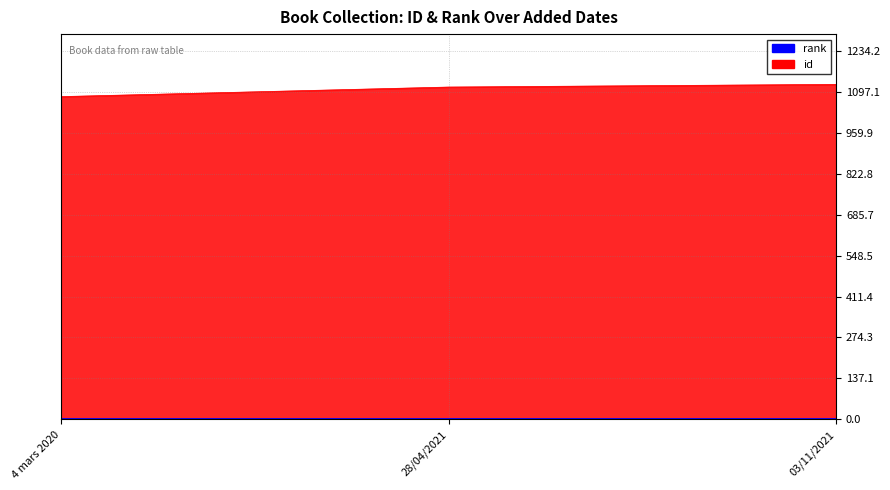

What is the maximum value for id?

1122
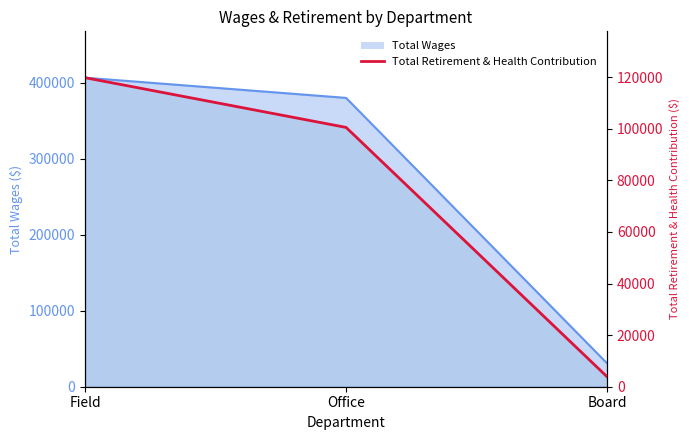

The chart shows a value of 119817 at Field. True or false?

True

---

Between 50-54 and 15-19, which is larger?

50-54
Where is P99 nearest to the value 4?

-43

TASK REQUIREMENTS - Please find every line in the data above that contains the string "value" and copy each of those lines out in full. Treat uppercase and lowercase letters as different when matching.

YOUR RESPONSE -
What is the maximum value for id?
The chart shows a value of 119817 at Field. True or false?
Where is P99 nearest to the value 4?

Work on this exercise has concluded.